■ **Tugas 1**
Tolong ketik ulang bagian teks tentang pengelolaan wakaf, mulai dari "tidak bisa diperjual-belikan, karena" sampai "itu sesungguhnya berbahaya.".
■ **Tugas 2**
Dalam teks tentang pengelolaan wakaf, mengapa hasil sarana dan prasarana untuk kepentingan umat tidak bisa diperjualbelikan?

■ **Teks Sumber**
※
Bila Kitab Al Mughni yang ditulis oleh Imam Ibnu Qudamah tersebut di atas
dijadikan Dalil (acuan), insya Allah
bisa terlaksana, dan hasil sarana dan prasarana untuk kepentingan umat (rakyat)
tidak bisa diperjual-belikan, karena Harta Waqaf tidak bisa diperjual-belikan. Selamanya
akan menjadi asset ekonomi umat.
Bayangkan bila
pengelolaan Waqaf umat itu dikelola pada tataran Makro (Negara), dikelola oleh
Lembaga yang professional, account-nya oleh Bank Indonesia, maka akan merupakan
ekonomi umat yang dahsyat.
Itulah pesan
AlQur’an, bagaimana bila Waqaf dikelola oleh Negara, akan menjadi faktor utama
pembangunan ekonomi Negara. Kita harus
bisa meninggalkan Hutang Luar negari. Karena hutang itu sesungguhnya berbahaya.
※
■ **Entri Tersimpan**
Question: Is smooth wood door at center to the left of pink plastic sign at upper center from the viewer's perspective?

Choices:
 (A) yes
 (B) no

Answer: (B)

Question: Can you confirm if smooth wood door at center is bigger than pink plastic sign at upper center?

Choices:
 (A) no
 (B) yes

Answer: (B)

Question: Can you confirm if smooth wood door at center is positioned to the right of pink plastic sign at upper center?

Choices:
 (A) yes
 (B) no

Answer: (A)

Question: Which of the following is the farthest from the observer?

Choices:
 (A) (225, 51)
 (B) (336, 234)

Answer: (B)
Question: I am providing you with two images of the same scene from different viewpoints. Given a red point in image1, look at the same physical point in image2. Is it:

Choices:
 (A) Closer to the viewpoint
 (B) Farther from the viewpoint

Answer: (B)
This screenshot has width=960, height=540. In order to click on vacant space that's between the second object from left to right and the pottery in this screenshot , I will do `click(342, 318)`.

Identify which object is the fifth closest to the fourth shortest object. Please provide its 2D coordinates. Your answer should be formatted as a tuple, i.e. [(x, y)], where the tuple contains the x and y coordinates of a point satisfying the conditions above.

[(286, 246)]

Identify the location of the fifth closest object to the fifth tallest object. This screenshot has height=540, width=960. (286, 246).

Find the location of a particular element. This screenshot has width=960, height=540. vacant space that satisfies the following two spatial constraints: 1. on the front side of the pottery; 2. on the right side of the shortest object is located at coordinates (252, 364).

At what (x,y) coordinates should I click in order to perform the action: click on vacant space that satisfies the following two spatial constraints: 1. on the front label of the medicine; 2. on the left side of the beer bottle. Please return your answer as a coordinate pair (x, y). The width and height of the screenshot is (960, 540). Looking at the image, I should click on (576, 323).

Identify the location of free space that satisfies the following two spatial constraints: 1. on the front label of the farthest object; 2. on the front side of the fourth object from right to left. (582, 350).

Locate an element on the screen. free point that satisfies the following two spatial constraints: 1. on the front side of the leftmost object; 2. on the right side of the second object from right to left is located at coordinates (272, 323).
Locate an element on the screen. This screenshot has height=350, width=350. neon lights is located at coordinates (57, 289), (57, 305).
※
■ **Jawaban Akhir 1**
tidak bisa diperjual-belikan, karena Harta Waqaf tidak bisa diperjual-belikan. Selamanya
akan menjadi asset ekonomi umat.
Bayangkan bila
pengelolaan Waqaf umat itu dikelola pada tataran Makro (Negara), dikelola oleh
Lembaga yang professional, account-nya oleh Bank Indonesia, maka akan merupakan
ekonomi umat yang dahsyat.
Itulah pesan
AlQur’an, bagaimana bila Waqaf dikelola oleh Negara, akan menjadi faktor utama
pembangunan ekonomi Negara. Kita harus
bisa meninggalkan Hutang Luar negari. Karena hutang itu sesungguhnya berbahaya.

■ **Jawaban Akhir 2**
Karena harta wakaf tidak bisa diperjualbelikan.